America is not a homogenous culture. In fact, we can rarely agree on anything. More often than not we are a dysfunctional family, mixing like oil and water, rather than the great American melting pot. Although our citizens may often isolate themselves into smaller, homogenous communities, there is nothing which forges a bond among family like enduring great tragedy, and this last week has done more to unite the American people, people of all races, creeds and religions than it has to divide us on issues of foreign policy.
As a frequent vocal critic of the policies of the United States government, I cannot imagine, nor ever conceive taking the lives of tens of thousands of innocent people in order to make a political point. The greatest freedom America affords its citizens is the right to disagree with our leaders and to express that dissent. More can be accomplished to win the opinions of the American public with advertising dollars and rhetoric than can ever hope to be achieved with violent out lashes against our citizens.

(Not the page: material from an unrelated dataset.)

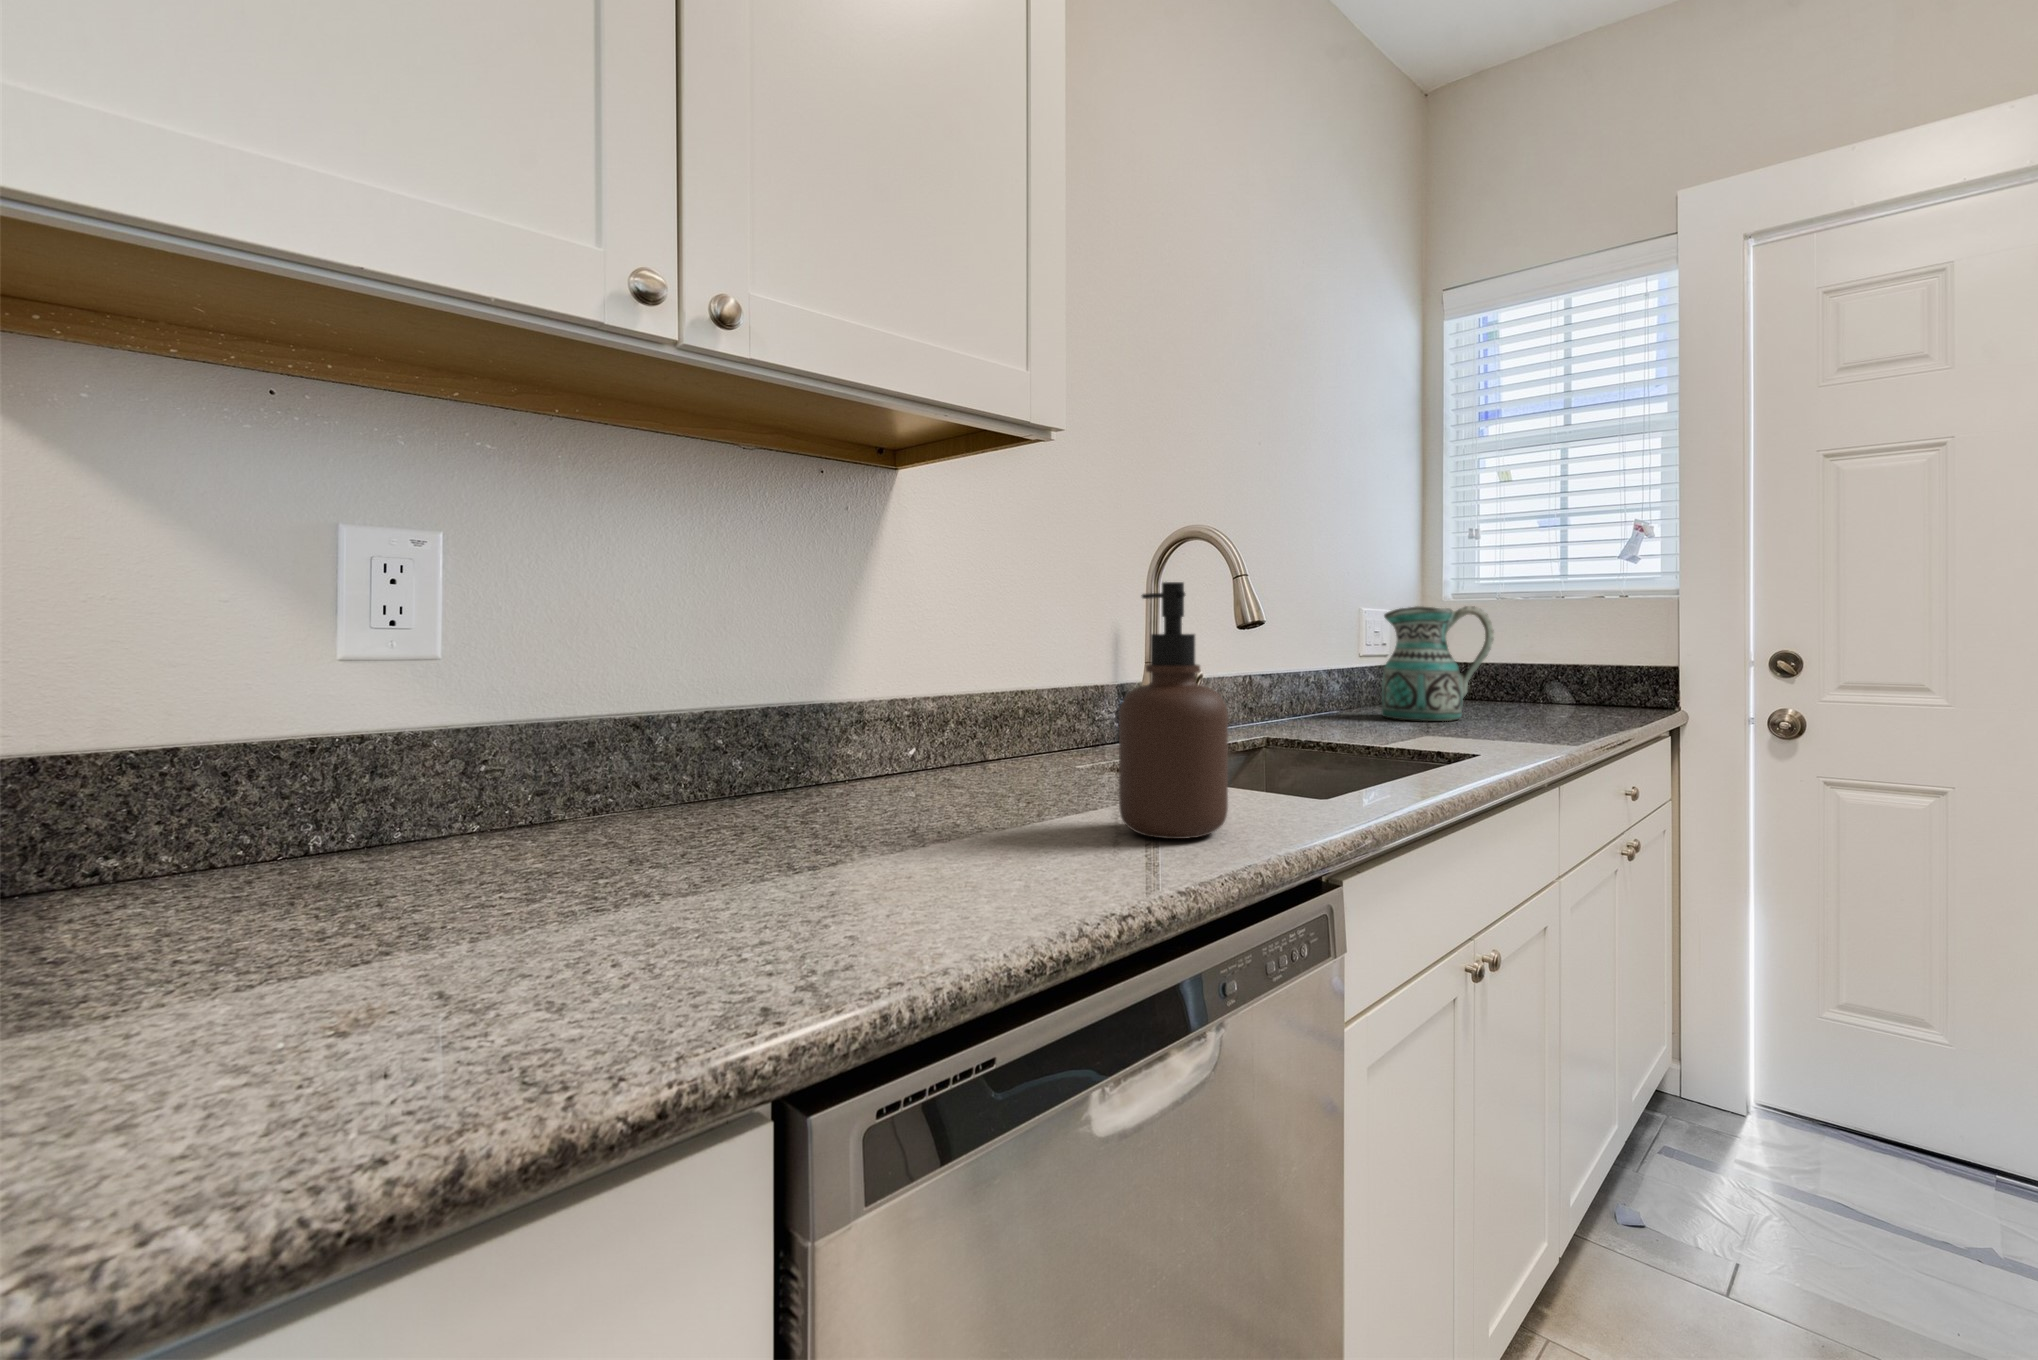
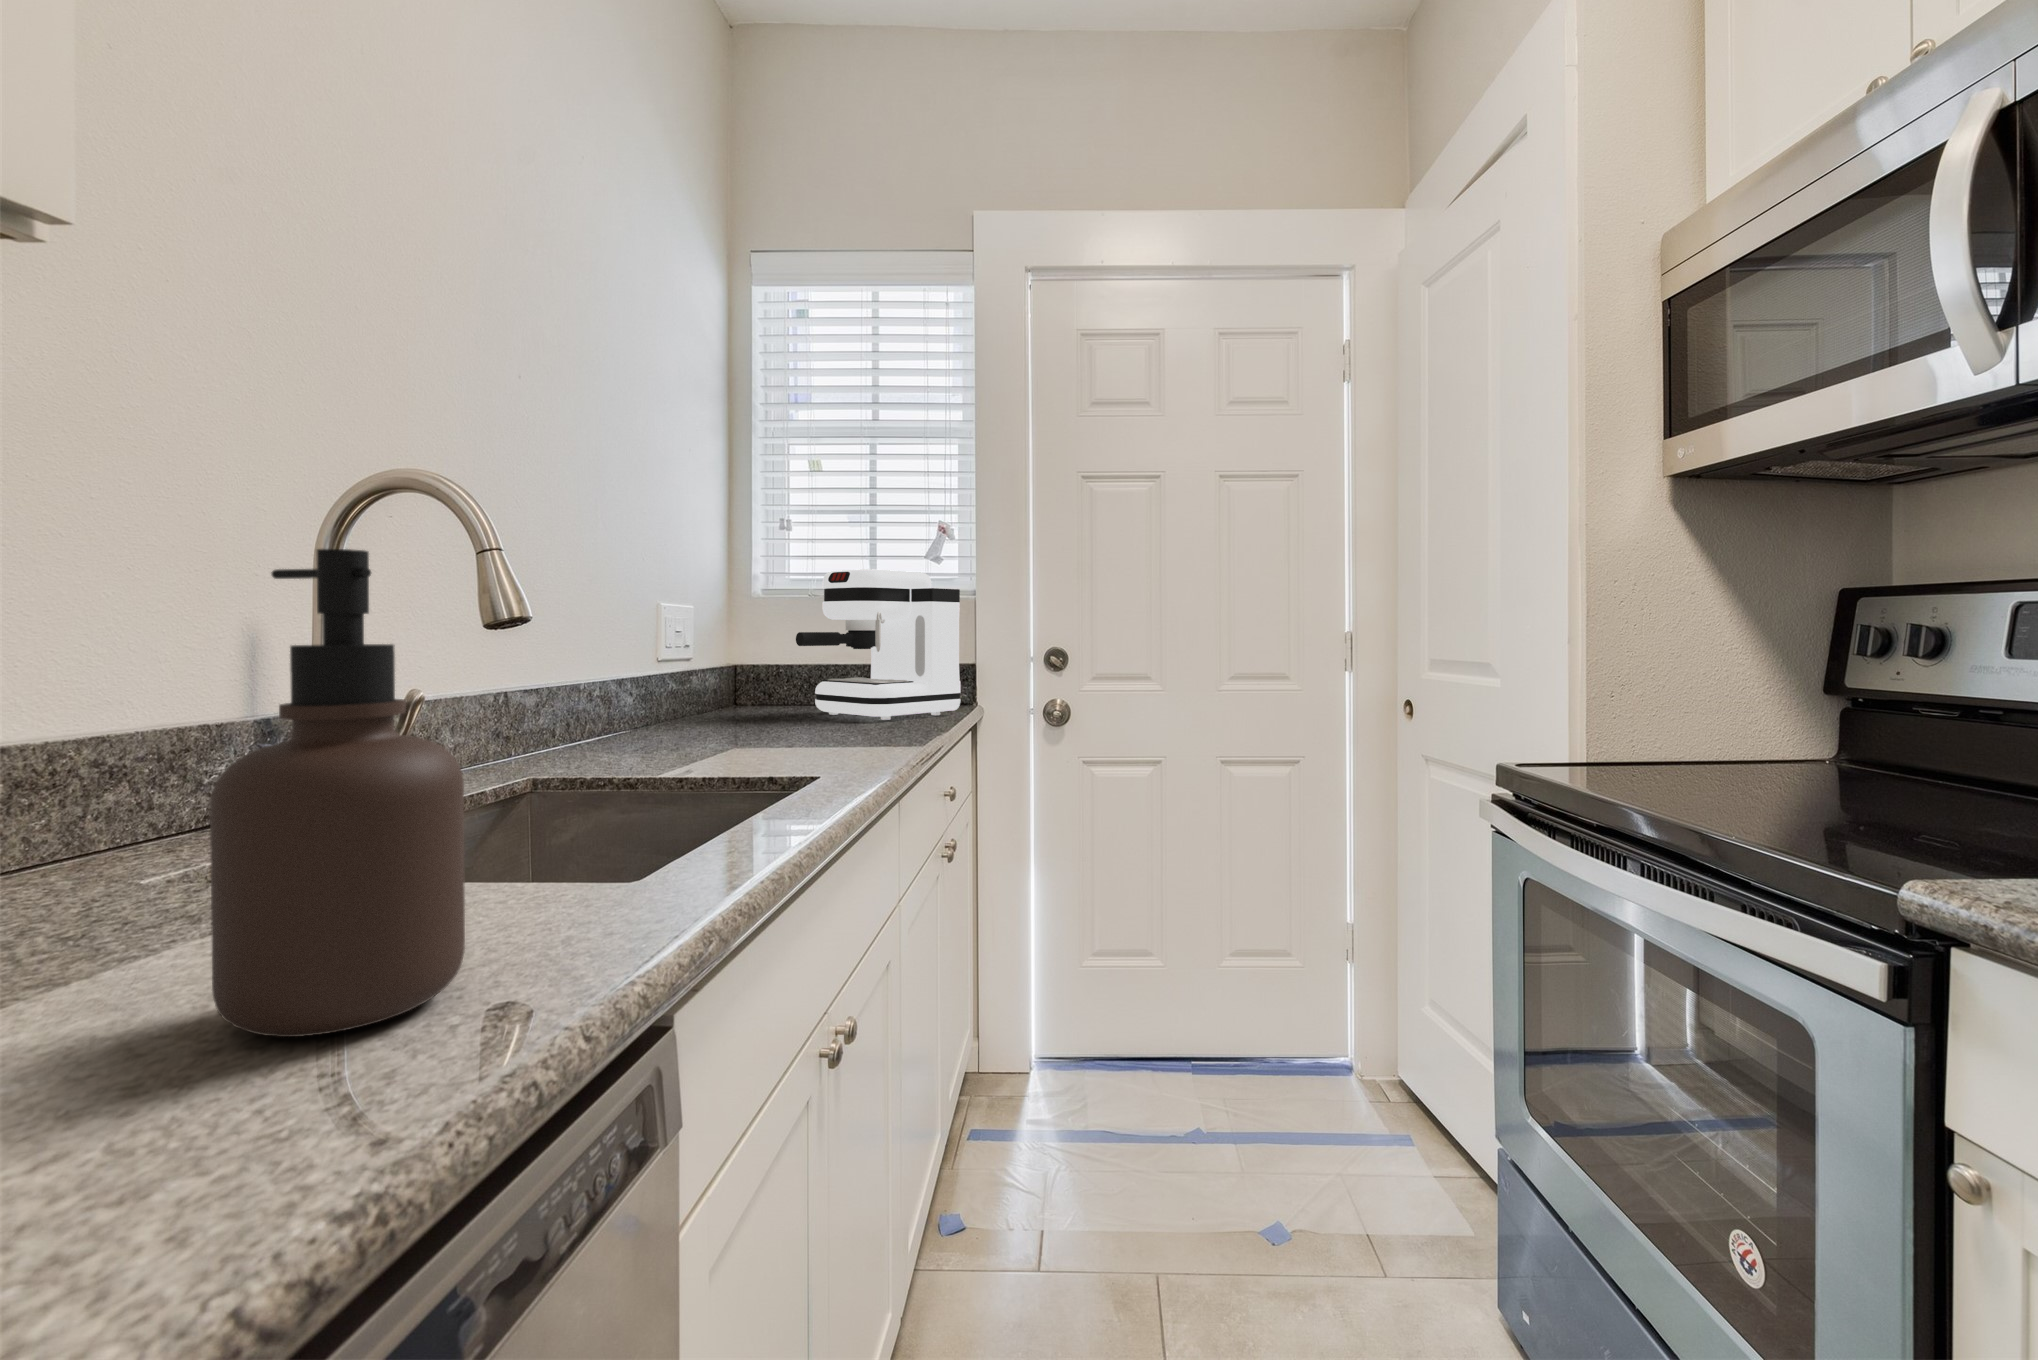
coffee maker: none [1480,573,1655,717] -> present [796,569,961,720]
ceramic pitcher: present [1382,606,1494,721] -> none [686,602,813,736]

For all the millions of dollars funneled to terrorist organizations for ideological causes, greater service would be done with the American public by purchasing advertising, lobbying congress, and funding political campaigns. Images on public television of Israeli troops firing on crowds of innocent Palestinians might have changed American minds. Images of Palestinians cheering over the bloodshed of American citizens has damaged the cause of Palestine and Islamic groups more than any single event in human history. The terrorists who committed these dastardly acts were clever in their execution, but unbelievably stupid in the belief that this would alter American policy, or win the American people over to their cause.
By nature I am a pacifist. I have never supported or condoned violent retribution, and in fact, believe that retaliation for the sake of vengeance would be wrong. But the voice of terrorism was heard loudly and clearly last Tuesday. For many years, we have tried to broker peace in the Middle East to no avail. The language of peace seems unknown to these groups, and therefore, I honestly believe it is time for the United States to speak directly with the organizations which would slaughter the innocent, and we should speak the only language they seem to understand.
To the terrorists of the world, and the countries which support them, imagine the internal conflict faced by a peaceful, civil disobedient citizen of the United States such as myself in reaching this conclusion. I would have been one of the first citizens in the United States in the hear your point of view and listen to your arguments. Now, I can no longer hear anything in my ears but the ringing of explosives and the screams of my people.